> **Written task 1**:
Which lines in the listing below contain the string "许家人的下落也已寻到"? Gather each of them and copy it out.

> **Source document**:
On Thu, 28 Jun 2018 09:54:52 -0700, Jakub Kicinski wrote:
> Hmm... in practice we could steal top bits of the size parameter for
> some flags, since it seems to be limited to values < 256 today?  Is it
> worth it?
> 
> It would look something along the lines of:

Something like that, yes. I'll leave to Daniel to review how much sense
it makes from the BPF side.

Thanks!

 Jiri

^ permalink raw reply	[flat|nested] 15+ messages in thread

* Re: [PATCH net-next v2 3/4] net: check tunnel option type in tunnel flags
  2018-06-28 17:01         ` Jiri Benc
@ 2018-06-28 17:05           ` Jakub Kicinski
  2018-06-29  9:06             ` Jiri Benc
  0 siblings, 1 reply; 15+ messages in thread
From: Jakub Kicinski @ 2018-06-28 17:05 UTC (permalink / raw)
  To: Jiri Benc
  Cc: Daniel Borkmann, davem, Roopa Prabhu, jiri, jhs, xiyou.wangcong,
	oss-drivers, netdev, Pieter Jansen van Vuuren

On Thu, 28 Jun 2018 19:01:52 +0200, Jiri Benc wrote:
> On Thu, 28 Jun 2018 09:54:52 -0700, Jakub Kicinski wrote:
> > Hmm... in practice we could steal top bits of the size parameter for
> > some flags, since it seems to be limited to values < 256 today?  Is it
> > worth it?
> > 
> > It would look something along the lines of:  
> 
> Something like that, yes. I'll leave to Daniel to review how much sense
> it makes from the BPF side.

Can we take this as a follow up through the bpf-next tree or do you
want us to respin as part of this set?

> **Written task 2**:
In the mailing-list thread above, which entries appear in the thread tree directly under the subject line "Re: [PATCH net-next v2 3/4] net: check tunnel option type in tunnel flags"? Give each one's date, time and author.

> **Data extract**:
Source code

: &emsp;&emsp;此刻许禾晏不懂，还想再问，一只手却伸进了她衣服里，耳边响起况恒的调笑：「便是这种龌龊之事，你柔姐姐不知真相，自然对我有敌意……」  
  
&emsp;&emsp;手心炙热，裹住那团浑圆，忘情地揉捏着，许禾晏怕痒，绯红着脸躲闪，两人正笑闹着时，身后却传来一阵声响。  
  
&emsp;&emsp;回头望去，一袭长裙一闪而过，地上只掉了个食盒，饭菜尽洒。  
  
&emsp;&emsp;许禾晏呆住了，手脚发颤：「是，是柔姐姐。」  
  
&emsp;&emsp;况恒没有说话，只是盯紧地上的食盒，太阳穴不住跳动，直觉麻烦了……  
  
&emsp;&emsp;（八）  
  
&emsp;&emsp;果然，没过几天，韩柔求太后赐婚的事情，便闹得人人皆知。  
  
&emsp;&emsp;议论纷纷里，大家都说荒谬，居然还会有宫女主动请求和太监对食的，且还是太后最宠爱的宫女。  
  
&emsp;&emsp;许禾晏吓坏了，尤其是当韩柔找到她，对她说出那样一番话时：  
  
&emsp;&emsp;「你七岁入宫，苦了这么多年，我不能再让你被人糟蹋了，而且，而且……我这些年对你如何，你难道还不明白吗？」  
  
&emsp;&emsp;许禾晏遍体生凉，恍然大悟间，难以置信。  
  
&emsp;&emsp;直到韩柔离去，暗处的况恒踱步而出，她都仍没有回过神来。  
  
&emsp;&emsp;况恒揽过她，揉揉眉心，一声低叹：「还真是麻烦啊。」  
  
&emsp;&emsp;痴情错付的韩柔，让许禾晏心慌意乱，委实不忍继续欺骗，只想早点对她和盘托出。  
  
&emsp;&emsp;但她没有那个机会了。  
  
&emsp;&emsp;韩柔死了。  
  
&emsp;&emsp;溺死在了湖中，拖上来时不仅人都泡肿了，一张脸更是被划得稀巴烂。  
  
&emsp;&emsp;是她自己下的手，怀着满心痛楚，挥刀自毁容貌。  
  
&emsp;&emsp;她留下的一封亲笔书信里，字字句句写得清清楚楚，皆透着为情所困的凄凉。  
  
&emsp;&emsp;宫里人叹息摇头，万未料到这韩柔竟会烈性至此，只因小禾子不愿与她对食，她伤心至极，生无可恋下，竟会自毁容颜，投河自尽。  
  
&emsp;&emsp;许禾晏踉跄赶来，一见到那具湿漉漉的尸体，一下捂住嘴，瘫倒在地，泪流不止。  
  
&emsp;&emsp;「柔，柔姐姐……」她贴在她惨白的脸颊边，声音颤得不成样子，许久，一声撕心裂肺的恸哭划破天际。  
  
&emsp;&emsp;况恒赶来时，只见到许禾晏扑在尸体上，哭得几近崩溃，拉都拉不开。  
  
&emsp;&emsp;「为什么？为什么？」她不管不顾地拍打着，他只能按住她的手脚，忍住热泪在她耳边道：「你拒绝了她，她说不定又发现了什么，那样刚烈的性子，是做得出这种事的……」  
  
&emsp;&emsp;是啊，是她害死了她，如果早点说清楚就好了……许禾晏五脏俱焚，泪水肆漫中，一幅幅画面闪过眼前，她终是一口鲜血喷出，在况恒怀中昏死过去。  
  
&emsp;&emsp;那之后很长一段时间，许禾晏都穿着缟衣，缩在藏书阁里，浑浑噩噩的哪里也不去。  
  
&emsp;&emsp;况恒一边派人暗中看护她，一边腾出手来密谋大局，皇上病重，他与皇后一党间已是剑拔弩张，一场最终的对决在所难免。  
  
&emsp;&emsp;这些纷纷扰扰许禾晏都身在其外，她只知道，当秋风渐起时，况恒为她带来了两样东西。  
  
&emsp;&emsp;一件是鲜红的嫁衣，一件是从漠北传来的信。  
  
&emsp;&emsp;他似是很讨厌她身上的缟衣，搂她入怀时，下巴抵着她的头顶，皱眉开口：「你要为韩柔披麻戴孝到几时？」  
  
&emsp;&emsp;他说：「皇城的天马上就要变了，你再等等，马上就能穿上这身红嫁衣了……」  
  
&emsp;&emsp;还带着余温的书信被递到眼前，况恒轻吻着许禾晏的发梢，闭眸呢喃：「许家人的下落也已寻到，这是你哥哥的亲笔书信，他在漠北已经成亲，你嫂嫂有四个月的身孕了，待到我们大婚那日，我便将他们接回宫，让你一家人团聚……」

> **Written solution 1**:
&emsp;&emsp;还带着余温的书信被递到眼前，况恒轻吻着许禾晏的发梢，闭眸呢喃：「许家人的下落也已寻到，这是你哥哥的亲笔书信，他在漠北已经成亲，你嫂嫂有四个月的身孕了，待到我们大婚那日，我便将他们接回宫，让你一家人团聚……」

> **Written solution 2**:
- 2018-06-28 17:01, Jiri Benc
- 2018-06-28 17:05, Jakub Kicinski
- 2018-06-29 9:06, Jiri Benc